- _CONSIGNE A_: D'après le texte sur l'exposition Hors Pistes, jusqu'à quelle date l'Institut Français de Ouagadougou accueille-t-il cette exposition ?

- _BLOC DE TEXTE_:
Tout mur est une porte. Emerson

jeudi 31 octobre 2013

Expo Hors: Pistes Le Design des petits riens


L’Institut Français de Ouagadougou abrite jusqu’au 2 novembre 2013 une expo de design née de la rencontre d’une équipe pluridisciplinaire d’artisans de Ouagadougou et des designers français. Cette rencontre entre le savoir-faire traditionnel africain et les techniques modernes du design a accouché d’objets du quotidien transfigurés.

Hors-pistes est une initiative de deux jeunes designers françaises, Marie Douel et Amandine David, qui ont à l’idée de renouveler la veine créatrice des designers européens en les mettant en contact avec la vitalité et la créativité des artisans du monde entier. Le Burkina Faso est le premier laboratoire de cette initiative. Que l’Occident se tourne vers l’Ailleurs pour se renouveler n’est pas nouveau, les poètes et les peintres français du 19°siècle ont puisé dans l’exotisme oriental, les peintres Nabi dans l’art japonais et les cubistes au 20°siècle ont révolutionné les arts plastiques en s’inspirant de l’Art nègre. Mais avec Hors Pistes, cette démarche est assumée et revendiquée.

- _DONNÉES FOURNIES_:
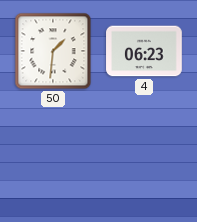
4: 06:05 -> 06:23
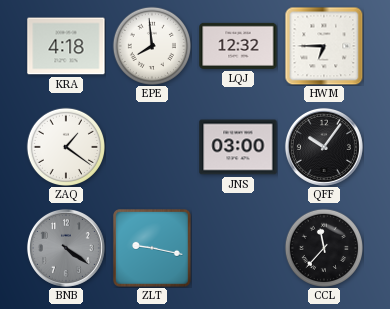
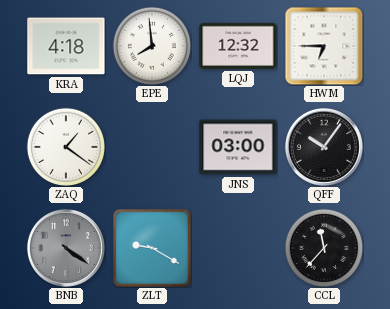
ZLT: 9:17 -> 9:20
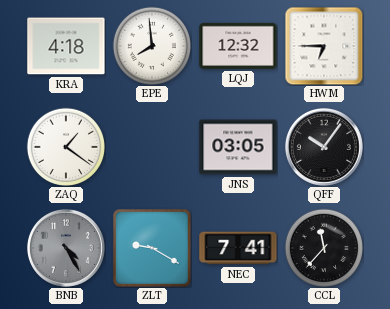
JNS: 03:00 -> 03:05
BNB: 4:21 -> 4:25
NEC: none -> 7:41
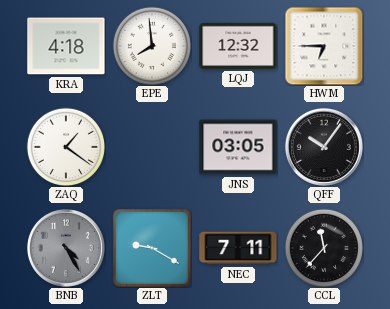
NEC: 7:41 -> 7:11
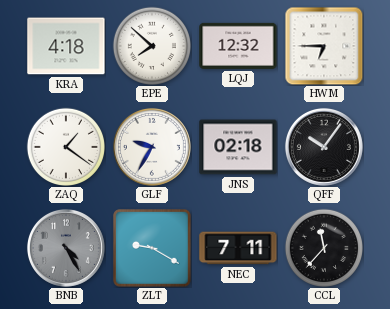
EPE: 7:59 -> 7:52
GLF: none -> 9:35
JNS: 03:05 -> 02:18
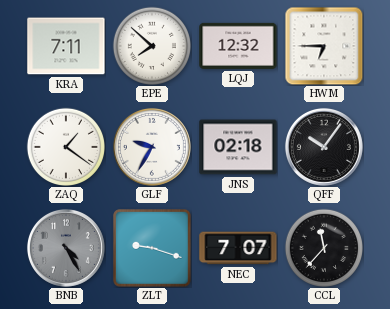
KRA: 4:18 -> 7:11
ZLT: 9:20 -> 9:18
NEC: 7:11 -> 7:07
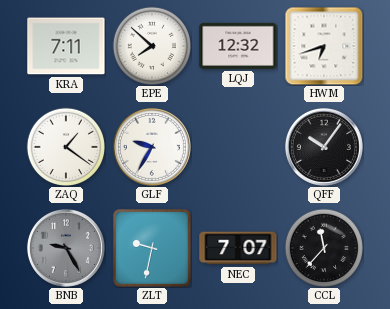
HWM: 6:45 -> 6:42
JNS: 02:18 -> none
BNB: 4:25 -> 9:25
ZLT: 9:18 -> 9:32
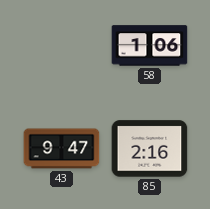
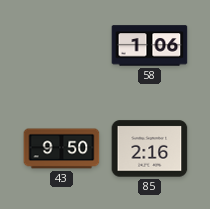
43: 9:47 -> 9:50
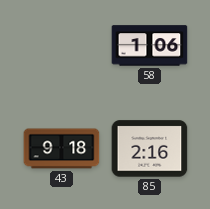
43: 9:50 -> 9:18
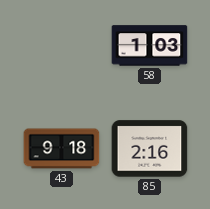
58: 1:06 -> 1:03
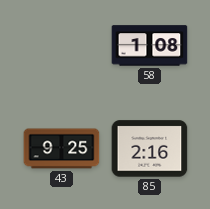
58: 1:03 -> 1:08
43: 9:18 -> 9:25
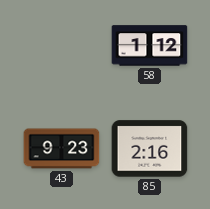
58: 1:08 -> 1:12
43: 9:25 -> 9:23
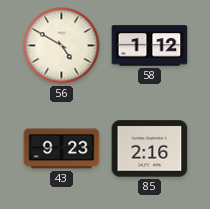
56: none -> 4:50
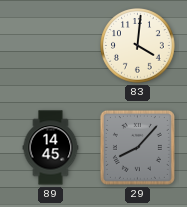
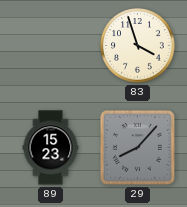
83: 4:01 -> 3:57
89: 14:45 -> 15:23
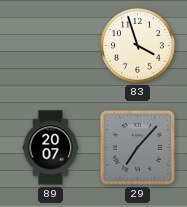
89: 15:23 -> 20:07
29: 8:07 -> 7:07
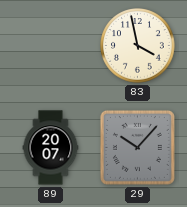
83: 3:57 -> 3:58
29: 7:07 -> 10:07
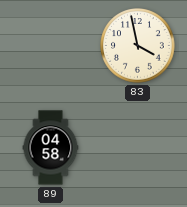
89: 20:07 -> 04:58
29: 10:07 -> none
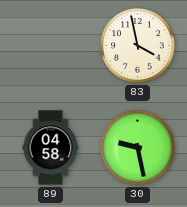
30: none -> 9:28
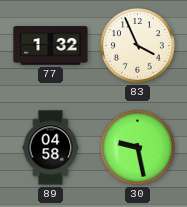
77: none -> 1:32
83: 3:58 -> 3:56
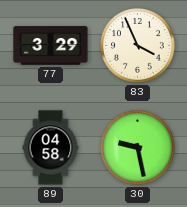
77: 1:32 -> 3:29
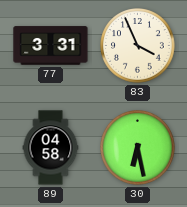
77: 3:29 -> 3:31
30: 9:28 -> 6:28
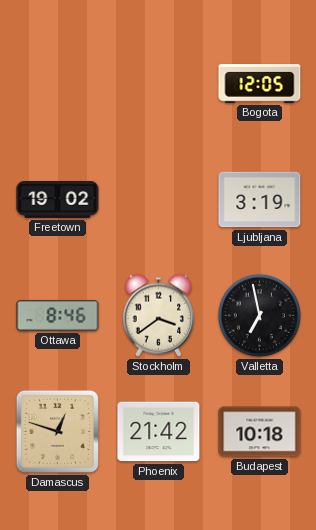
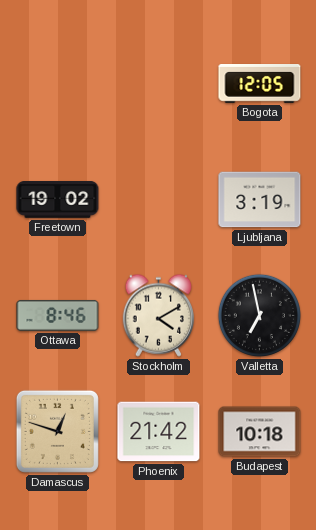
Stockholm: 3:39 -> 4:10
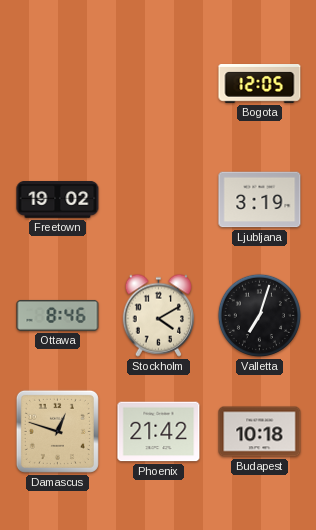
Valletta: 6:58 -> 7:03
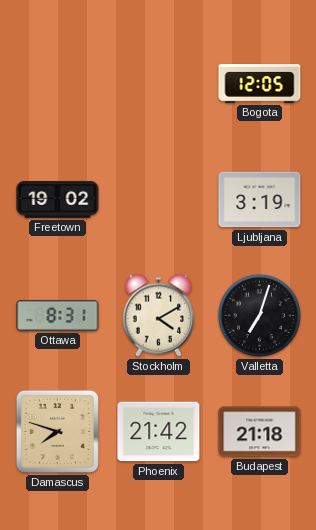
Ottawa: 8:46 -> 8:31
Damascus: 12:48 -> 7:48
Budapest: 10:18 -> 21:18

- _CONSIGNE B_: Reproduisez à l'identique les entrées, en commençant à la ligne qui contient « 77: none -> 1:32 » et en allant jusqu'à la fin des entrées. Laissez les images de côté.

- _RÉPONSE RÉDIGÉE A_: Jusqu'au 2 novembre 2013.

- _RÉPONSE RÉDIGÉE B_:
77: none -> 1:32
83: 3:58 -> 3:56
77: 1:32 -> 3:29
77: 3:29 -> 3:31
30: 9:28 -> 6:28
Stockholm: 3:39 -> 4:10
Valletta: 6:58 -> 7:03
Ottawa: 8:46 -> 8:31
Damascus: 12:48 -> 7:48
Budapest: 10:18 -> 21:18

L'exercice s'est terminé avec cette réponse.